--- Records shown Enclosed Below ---

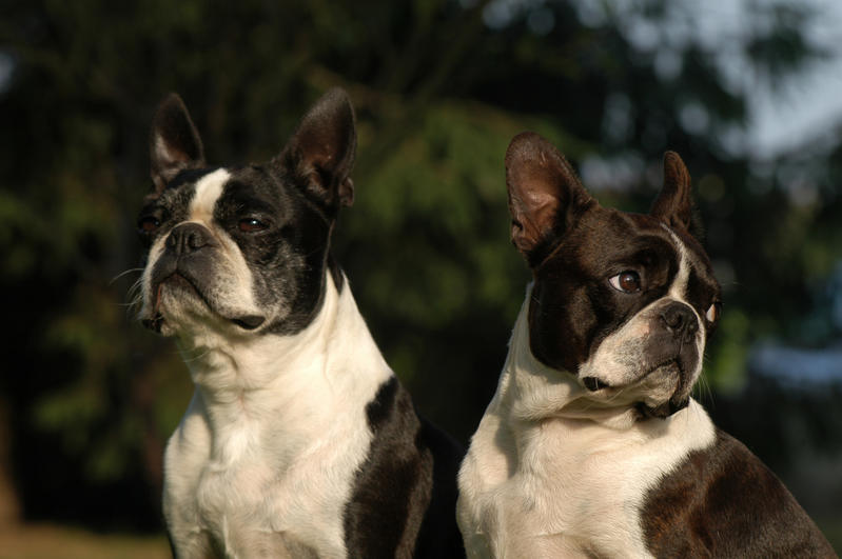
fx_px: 4381
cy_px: 280
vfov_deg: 7.3
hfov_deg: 11.0
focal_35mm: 188
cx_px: 421
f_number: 6.3
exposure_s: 1/250
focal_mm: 125
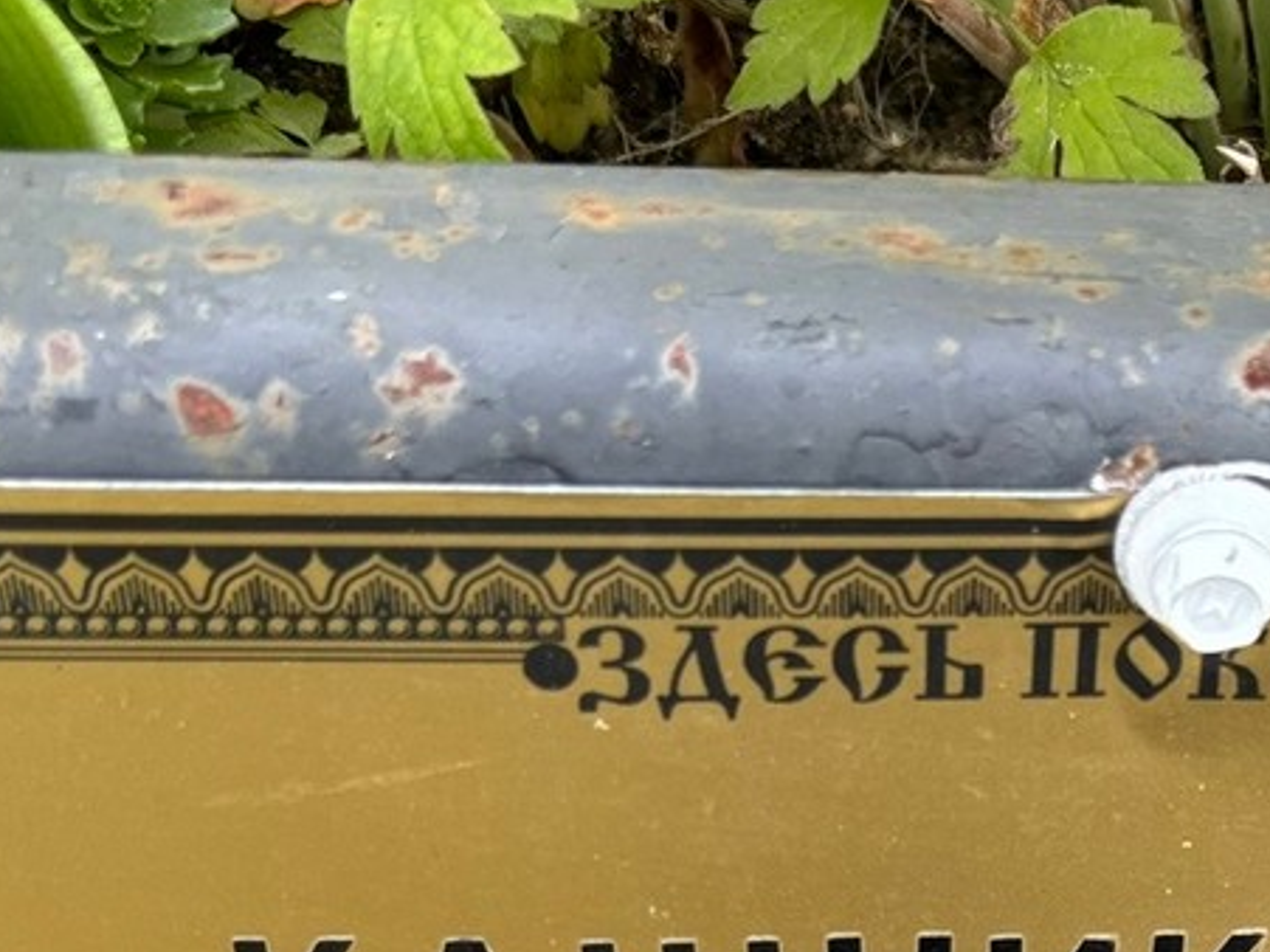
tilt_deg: -61.7
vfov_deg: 16.4
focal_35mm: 83
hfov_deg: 23.1
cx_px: 1090
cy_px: 1377
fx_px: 3044
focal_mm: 5.96
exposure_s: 1/195
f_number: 1.6
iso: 40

--- End of Enclosed Records shown ---

**Instructions for the task:** Please write out exactly the lines from the one containing "exposure_s: 1/250" through the last line of the records above, and leave out any pictures.

**Problem solution:**
exposure_s: 1/250
focal_mm: 125
tilt_deg: -61.7
vfov_deg: 16.4
focal_35mm: 83
hfov_deg: 23.1
cx_px: 1090
cy_px: 1377
fx_px: 3044
focal_mm: 5.96
exposure_s: 1/195
f_number: 1.6
iso: 40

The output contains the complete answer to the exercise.